Eddie Lacy: Avoiding the 'sophomore slump'

Eddie Lacy was flying high all season long for the Green Bay Packers. Raymond T. Rivard photograph

Eddie Lacy was flying high all season long for the Green Bay Packers.
Raymond T. Rivard photograph

 

Eddie Lacy had a great rookie campaign for the Green Bay Packers racking up 1,178 yards and 11 touchdowns along the way. Coming out of the gate and setting such a high standard for oneself makes the dreaded term “sophomore slump” come into play far too often.

One of the more famous sophomore slumps turned in by a running back was that of legendary Pittsburgh Steeler Franco Harris. His rookie campaign he tallied more than 1,000 yards and 10 touchdowns. His stat total dropped to 698 yards and only 3 touchdowns in his second campaign. The good story from this, he rallied for six straight 1,000-plus-yard seasons and well, the team did pretty well also.

Ted Thompson hit a home run with Eddie Lacy, a hard-nosed runner who has given the team a new dimension. Raymond T. Rivard photograph

Ted Thompson hit a home run with Eddie Lacy, a hard-nosed runner who has given the team a new dimension.
Raymond T. Rivard photograph

If we look back to Lacy’s days at Alabama he was very solid and productive in a flock of future NFL running backs. Backing up the likes of Mark Ingram and Trent Richardson he was able to average more than 7 yards  per carry in both his redshirt freshman and sophomore years before exploding in his redshirt junior season for more than 1,300 yards and 17 touchdowns.

Sophomore slumps can be very subjective given the magnitude of a rookie season. You can look no further than Washington Redskins running back Alfred Morris as a prime example. Morris broke the single-season Redskins rushing record in a season his rookie year and added 13 touchdowns. His second year in the league saw his numbers drop to 1,275 yards and 7 touchdowns.

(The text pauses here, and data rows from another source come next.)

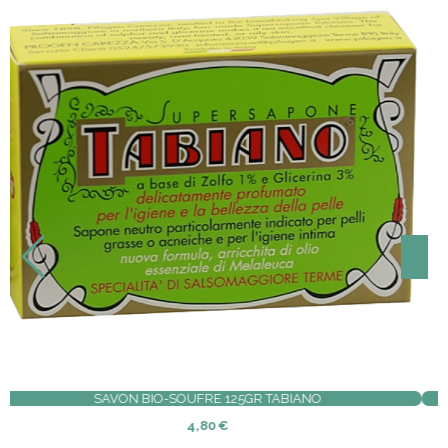
DE COTON 30ML
SAVON BIO-SOUFRE 125GR TA
4,80
€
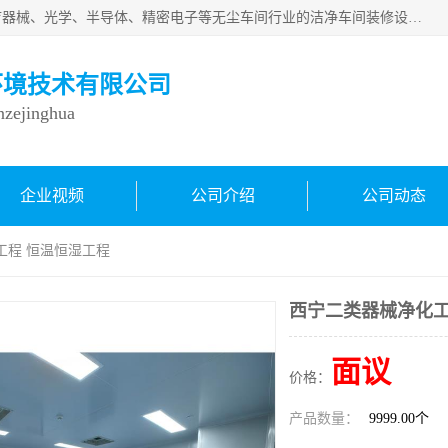
从事各种实验室、手术室、医院、食品、化妆品、制药、医疗器械、光学、半导体、精密电子等无尘车间行业的洁净车间装修设计、净化设备、恒温恒湿空调的设计制作与安装、净化系统工程项目施工及其技术支持服务。
环境技术有限公司
inzejinghua
企业视频
公司介绍
公司动态
工程 恒温恒湿工程
西宁二类器械净化工
面议
价格：
产品数量：
9999.00个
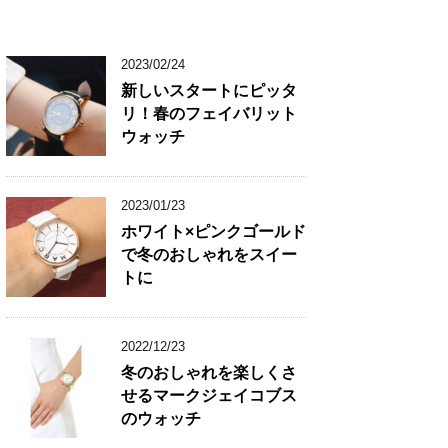
2023/02/24
新しいスタートにピッタ
リ！春のフェイバリット
ウォッチ
2023/01/23
ホワイト×ピンクゴールド
で冬のおしゃれをスイー
トに
2022/12/23
冬のおしゃれを楽しくさ
せるマークジェイコブス
のウォッチ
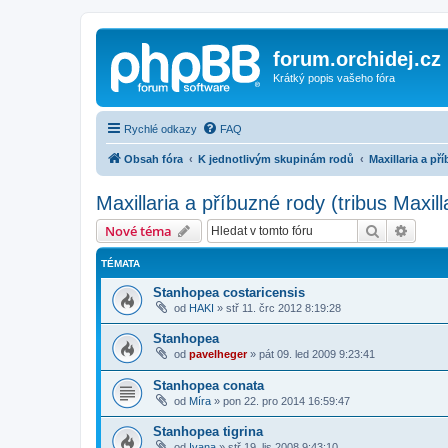
forum.orchidej.cz
Krátký popis vašeho fóra
Rychlé odkazy
FAQ
Obsah fóra
K jednotlivým skupinám rodů
Maxillaria a př
Maxillaria a příbuzné rody (tribus Maxil
Hledat
Pokroč
Nové téma
TÉMATA
Stanhopea costaricensis
od
HAKI
»
stř 11. črc 2012 8:19:28
Stanhopea
od
pavelheger
»
pát 09. led 2009 9:23:41
Stanhopea conata
od
Míra
»
pon 22. pro 2014 16:59:47
Stanhopea tigrina
od
Ivana
»
stř 19. lis 2008 9:43:10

Many running backs around the league would love that type of season but when you set the bar so high the word “slump” gets kicked around quickly.

The Packers are in probably the best shape in the entire league as far as running backs go. One way they can protect Lacy and not overexert their young star is to use their depth at this position. In 2013, James Starks added a nice second punch and even Johnathan Franklin gave a spark before an injury sidelined him for the season.

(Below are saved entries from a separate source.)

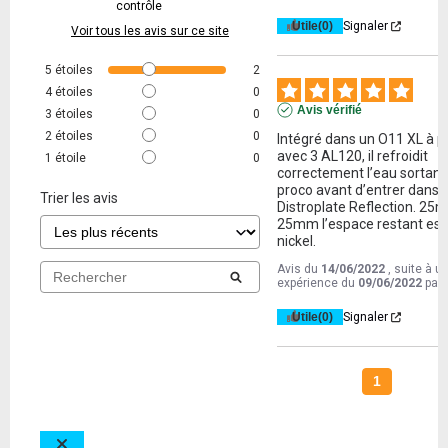
contrôle
Utile
(0)
Signaler
Voir tous les avis sur ce site
5
étoiles
2
4
étoiles
0
Avis vérifié
3
étoiles
0
2
étoiles
0
Intégré dans un O11 XL à pl
avec 3 AL120, il refroidit 
1
étoile
0
correctement l’eau sortant 
proco avant d’entrer dans la
Trier les avis
Distroplate Reflection. 25mm
25mm l’espace restant est 
nickel.
Avis du
14/06/2022
, suite à u
expérience du
09/06/2022
par
Utile
(0)
Signaler
1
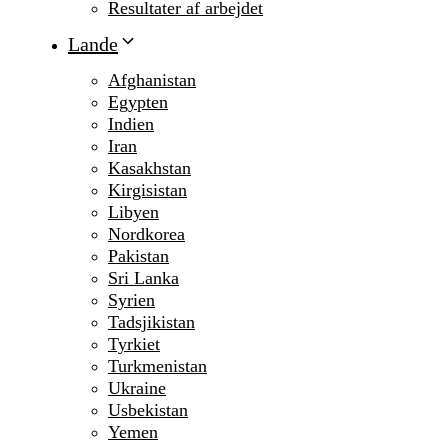
Resultater af arbejdet
Lande
Afghanistan
Egypten
Indien
Iran
Kasakhstan
Kirgisistan
Libyen
Nordkorea
Pakistan
Sri Lanka
Syrien
Tadsjikistan
Tyrkiet
Turkmenistan
Ukraine
Usbekistan
Yemen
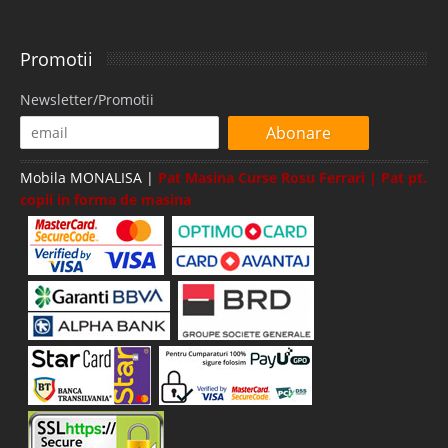
Promotii
Newsletter/Promotii
Abonare
Mobila MONALISA |
Pat Masina Curse Rosu Ferrari | Pat pt.
copii in forma de masina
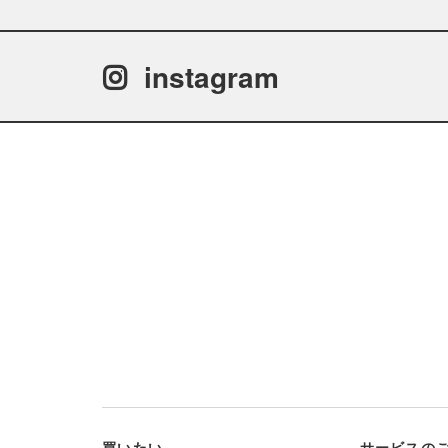
instagram
買いたい
サービスの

This season you can add a healthy DuJuan Harris to the stable of backs that could give Lacy the breathers he may need to raise his 4.1 yards per-carry average closer to that of the 7 yards per carry average he put up at Alabama.

Having depth at running back would probably be looked at by most as a reason statistically Lacy’s sophomore campaign could be labeled a slump. With fresher legs and a healthy Aaron Rodgers for an entire season I could see Eddie Lacy having a great sophomore season and raising the bar even further.